━━━ Dataset records
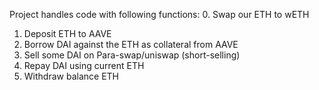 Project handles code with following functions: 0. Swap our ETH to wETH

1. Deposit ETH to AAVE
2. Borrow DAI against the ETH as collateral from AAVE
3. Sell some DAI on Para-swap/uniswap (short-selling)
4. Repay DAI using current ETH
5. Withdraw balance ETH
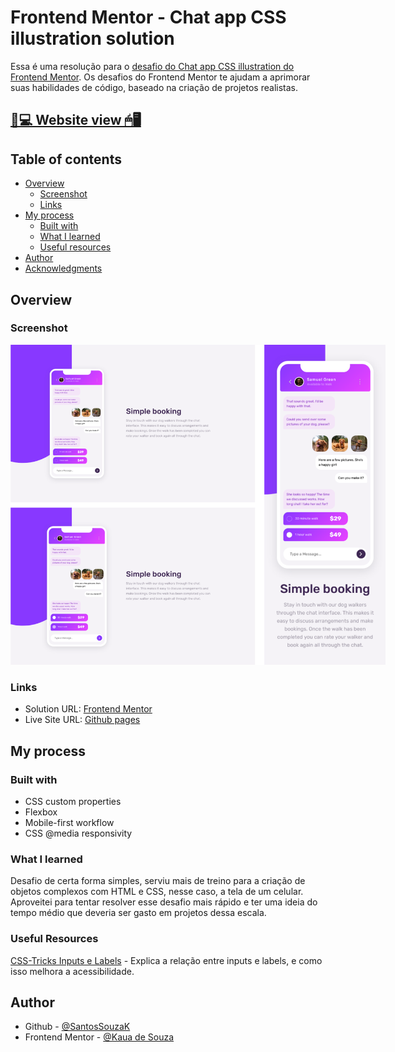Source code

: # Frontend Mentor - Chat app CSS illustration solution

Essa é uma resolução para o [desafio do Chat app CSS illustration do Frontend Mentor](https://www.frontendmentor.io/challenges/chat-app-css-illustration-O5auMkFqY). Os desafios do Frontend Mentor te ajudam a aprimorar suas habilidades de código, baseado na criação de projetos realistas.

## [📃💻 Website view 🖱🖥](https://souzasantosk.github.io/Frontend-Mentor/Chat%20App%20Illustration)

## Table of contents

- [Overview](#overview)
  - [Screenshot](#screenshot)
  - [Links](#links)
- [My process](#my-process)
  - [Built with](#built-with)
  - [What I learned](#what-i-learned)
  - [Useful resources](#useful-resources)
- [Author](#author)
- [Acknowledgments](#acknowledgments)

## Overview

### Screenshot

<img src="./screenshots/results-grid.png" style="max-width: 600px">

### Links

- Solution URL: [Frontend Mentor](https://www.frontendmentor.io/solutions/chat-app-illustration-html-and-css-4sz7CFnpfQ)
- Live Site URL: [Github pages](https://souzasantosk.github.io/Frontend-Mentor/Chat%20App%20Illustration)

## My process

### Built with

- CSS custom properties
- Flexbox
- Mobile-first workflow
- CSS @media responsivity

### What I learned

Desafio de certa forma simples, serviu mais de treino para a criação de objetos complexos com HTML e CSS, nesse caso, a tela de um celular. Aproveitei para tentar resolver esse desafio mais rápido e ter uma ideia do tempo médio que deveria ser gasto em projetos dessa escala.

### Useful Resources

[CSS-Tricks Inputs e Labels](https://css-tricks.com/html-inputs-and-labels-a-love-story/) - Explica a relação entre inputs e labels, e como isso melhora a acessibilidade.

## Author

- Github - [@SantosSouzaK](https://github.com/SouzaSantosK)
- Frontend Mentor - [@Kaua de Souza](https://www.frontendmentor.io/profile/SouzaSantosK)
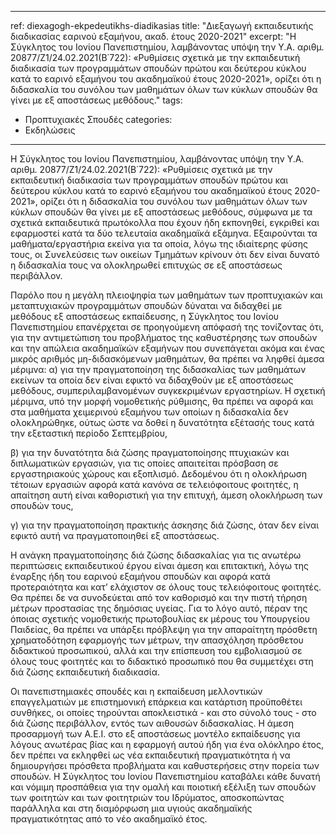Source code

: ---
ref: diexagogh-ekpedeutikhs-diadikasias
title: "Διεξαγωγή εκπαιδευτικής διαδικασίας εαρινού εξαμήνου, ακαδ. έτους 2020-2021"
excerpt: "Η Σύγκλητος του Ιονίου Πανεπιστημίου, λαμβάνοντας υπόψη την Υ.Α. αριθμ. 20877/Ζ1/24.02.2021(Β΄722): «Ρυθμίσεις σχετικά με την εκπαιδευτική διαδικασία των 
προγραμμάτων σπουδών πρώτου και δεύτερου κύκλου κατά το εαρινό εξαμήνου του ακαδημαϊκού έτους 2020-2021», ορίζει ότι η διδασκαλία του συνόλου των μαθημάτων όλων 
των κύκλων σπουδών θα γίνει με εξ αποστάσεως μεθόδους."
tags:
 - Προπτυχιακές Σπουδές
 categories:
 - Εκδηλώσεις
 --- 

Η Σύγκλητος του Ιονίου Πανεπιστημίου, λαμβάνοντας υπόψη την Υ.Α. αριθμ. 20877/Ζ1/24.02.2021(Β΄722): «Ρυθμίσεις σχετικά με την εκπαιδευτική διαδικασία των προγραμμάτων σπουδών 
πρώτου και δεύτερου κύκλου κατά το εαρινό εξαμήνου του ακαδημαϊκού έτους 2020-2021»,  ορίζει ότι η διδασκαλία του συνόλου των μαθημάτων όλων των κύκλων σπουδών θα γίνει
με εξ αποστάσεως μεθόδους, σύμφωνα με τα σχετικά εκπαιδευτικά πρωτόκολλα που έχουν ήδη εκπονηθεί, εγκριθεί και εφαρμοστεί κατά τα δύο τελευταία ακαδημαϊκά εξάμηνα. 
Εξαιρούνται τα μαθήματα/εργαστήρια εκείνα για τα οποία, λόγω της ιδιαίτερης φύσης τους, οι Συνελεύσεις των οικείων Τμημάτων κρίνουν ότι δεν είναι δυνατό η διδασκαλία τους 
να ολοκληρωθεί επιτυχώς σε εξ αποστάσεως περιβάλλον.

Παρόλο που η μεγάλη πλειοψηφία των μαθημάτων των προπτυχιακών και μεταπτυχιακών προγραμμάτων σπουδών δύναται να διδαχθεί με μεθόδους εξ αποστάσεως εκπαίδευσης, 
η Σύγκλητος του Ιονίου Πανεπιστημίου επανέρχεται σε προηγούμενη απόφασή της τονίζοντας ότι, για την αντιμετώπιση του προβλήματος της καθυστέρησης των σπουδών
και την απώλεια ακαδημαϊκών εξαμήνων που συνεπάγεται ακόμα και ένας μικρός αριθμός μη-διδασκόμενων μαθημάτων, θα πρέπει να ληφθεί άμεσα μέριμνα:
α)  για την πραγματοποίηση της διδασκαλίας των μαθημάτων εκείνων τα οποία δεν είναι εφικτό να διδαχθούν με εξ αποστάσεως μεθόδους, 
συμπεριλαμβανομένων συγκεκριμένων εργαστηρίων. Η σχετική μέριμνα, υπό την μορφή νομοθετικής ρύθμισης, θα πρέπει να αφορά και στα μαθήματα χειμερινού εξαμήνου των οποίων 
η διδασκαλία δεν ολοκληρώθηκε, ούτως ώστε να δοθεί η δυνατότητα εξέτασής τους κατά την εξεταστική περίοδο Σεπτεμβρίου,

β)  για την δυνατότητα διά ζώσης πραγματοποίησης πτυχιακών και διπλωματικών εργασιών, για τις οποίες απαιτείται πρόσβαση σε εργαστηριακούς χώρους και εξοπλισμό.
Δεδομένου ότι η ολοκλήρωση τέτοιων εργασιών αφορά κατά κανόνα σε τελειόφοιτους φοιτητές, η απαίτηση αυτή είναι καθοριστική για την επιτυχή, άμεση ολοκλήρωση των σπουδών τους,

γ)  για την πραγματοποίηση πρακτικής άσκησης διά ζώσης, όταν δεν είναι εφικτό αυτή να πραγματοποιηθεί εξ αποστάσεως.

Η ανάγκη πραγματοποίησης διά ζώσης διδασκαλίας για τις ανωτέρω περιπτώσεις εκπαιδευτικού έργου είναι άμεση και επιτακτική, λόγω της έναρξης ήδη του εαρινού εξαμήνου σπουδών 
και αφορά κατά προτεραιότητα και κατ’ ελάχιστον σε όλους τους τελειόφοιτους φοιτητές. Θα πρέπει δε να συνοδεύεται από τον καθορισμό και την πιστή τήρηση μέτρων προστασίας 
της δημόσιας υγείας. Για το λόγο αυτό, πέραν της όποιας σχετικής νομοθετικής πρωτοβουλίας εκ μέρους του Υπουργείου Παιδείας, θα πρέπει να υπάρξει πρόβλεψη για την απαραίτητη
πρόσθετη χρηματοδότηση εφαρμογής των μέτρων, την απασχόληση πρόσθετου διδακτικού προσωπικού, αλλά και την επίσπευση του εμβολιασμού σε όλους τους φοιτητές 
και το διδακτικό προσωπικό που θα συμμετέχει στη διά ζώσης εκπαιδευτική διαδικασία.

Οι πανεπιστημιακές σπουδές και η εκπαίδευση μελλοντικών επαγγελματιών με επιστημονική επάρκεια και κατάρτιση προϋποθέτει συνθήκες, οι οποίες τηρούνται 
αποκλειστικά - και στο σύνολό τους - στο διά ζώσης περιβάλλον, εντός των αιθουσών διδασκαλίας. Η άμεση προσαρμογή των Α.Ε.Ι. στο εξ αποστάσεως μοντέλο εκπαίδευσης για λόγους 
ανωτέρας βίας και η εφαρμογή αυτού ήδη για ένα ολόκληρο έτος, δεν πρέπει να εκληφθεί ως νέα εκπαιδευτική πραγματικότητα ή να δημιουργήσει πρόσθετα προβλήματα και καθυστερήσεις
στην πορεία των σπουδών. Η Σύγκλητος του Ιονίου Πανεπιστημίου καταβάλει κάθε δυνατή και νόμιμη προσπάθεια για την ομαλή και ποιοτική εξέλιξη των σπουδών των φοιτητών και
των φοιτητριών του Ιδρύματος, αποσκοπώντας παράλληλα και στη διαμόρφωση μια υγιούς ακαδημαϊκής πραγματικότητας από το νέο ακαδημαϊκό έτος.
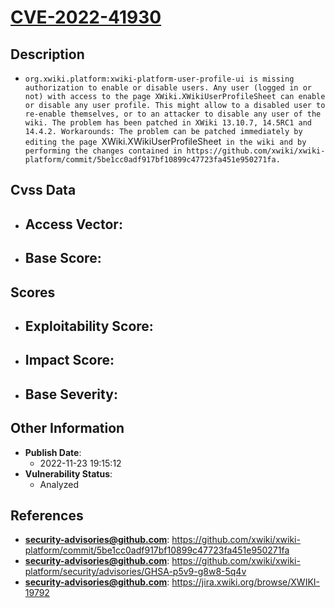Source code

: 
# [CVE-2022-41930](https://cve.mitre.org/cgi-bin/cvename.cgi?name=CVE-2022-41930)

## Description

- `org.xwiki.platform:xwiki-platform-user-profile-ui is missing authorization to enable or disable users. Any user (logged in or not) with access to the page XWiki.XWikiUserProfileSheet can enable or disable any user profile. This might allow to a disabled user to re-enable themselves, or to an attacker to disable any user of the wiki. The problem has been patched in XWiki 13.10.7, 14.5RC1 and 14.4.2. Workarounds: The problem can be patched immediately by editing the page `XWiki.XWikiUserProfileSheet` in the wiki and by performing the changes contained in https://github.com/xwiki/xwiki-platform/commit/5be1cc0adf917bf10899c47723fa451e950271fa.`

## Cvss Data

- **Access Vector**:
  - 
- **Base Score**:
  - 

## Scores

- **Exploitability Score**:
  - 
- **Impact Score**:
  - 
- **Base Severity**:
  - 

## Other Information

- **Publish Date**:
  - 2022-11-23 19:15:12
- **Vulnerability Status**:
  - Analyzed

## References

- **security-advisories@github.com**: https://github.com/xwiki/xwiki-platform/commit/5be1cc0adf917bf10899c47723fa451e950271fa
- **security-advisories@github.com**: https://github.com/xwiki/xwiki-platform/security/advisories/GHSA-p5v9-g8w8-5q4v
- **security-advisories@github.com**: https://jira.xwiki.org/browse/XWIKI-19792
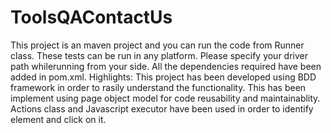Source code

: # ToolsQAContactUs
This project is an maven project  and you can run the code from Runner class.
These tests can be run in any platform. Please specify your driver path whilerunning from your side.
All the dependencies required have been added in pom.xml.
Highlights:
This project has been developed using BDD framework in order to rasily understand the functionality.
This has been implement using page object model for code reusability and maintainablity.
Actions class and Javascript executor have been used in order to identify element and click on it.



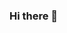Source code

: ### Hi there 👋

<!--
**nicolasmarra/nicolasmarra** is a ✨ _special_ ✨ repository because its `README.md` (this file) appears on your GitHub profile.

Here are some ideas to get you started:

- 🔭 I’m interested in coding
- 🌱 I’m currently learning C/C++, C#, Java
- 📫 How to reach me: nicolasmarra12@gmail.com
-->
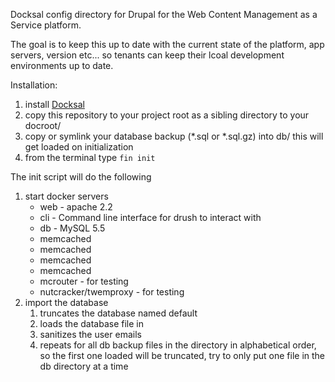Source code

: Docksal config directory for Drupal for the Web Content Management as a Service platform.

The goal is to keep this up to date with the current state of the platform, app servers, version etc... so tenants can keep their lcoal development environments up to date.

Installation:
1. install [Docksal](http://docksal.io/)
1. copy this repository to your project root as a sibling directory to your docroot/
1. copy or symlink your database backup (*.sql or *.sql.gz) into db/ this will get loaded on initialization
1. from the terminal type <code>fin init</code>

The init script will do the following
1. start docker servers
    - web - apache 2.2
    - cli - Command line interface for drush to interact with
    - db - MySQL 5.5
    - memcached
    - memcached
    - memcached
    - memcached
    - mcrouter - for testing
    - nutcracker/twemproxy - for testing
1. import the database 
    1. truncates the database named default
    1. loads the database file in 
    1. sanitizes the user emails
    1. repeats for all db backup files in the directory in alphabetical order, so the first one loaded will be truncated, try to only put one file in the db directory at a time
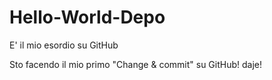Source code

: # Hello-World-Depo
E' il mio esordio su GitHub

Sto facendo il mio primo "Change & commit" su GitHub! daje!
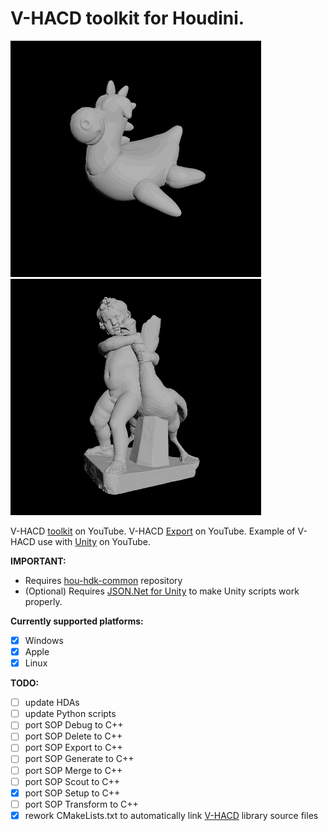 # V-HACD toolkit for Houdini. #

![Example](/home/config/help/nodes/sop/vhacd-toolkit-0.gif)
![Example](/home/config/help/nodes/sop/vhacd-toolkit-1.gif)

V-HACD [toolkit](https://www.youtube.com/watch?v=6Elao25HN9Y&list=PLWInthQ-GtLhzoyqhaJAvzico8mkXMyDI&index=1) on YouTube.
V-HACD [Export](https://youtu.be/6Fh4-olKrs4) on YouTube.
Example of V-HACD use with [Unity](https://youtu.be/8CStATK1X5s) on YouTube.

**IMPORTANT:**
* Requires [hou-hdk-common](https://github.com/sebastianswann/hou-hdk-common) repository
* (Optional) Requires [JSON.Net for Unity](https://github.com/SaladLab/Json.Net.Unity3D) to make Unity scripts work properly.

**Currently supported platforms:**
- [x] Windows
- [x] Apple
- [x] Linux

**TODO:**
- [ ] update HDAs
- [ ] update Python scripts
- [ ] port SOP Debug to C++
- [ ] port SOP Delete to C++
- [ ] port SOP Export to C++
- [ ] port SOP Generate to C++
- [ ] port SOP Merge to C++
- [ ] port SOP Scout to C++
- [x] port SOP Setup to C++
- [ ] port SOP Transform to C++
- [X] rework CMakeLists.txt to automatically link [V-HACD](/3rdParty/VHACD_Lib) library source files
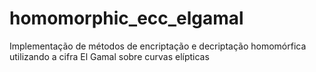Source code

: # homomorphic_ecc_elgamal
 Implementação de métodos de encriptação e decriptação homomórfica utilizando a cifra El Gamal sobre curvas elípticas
━━━━━━
- Exercise objective
Repeat the part of the listing that opens with the line containing "των προγραμμάτων σπουδών" and closes with the line containing "να ολοκληρωθεί επιτυχώς", both lines included, without changing anything.

- Answer box
Η Σύγκλητος του Ιονίου Πανεπιστημίου, λαμβάνοντας υπόψη την Υ.Α. αριθμ. 20877/Ζ1/24.02.2021(Β΄722): «Ρυθμίσεις σχετικά με την εκπαιδευτική διαδικασία των προγραμμάτων σπουδών 
πρώτου και δεύτερου κύκλου κατά το εαρινό εξαμήνου του ακαδημαϊκού έτους 2020-2021»,  ορίζει ότι η διδασκαλία του συνόλου των μαθημάτων όλων των κύκλων σπουδών θα γίνει
με εξ αποστάσεως μεθόδους, σύμφωνα με τα σχετικά εκπαιδευτικά πρωτόκολλα που έχουν ήδη εκπονηθεί, εγκριθεί και εφαρμοστεί κατά τα δύο τελευταία ακαδημαϊκά εξάμηνα. 
Εξαιρούνται τα μαθήματα/εργαστήρια εκείνα για τα οποία, λόγω της ιδιαίτερης φύσης τους, οι Συνελεύσεις των οικείων Τμημάτων κρίνουν ότι δεν είναι δυνατό η διδασκαλία τους 
να ολοκληρωθεί επιτυχώς σε εξ αποστάσεως περιβάλλον.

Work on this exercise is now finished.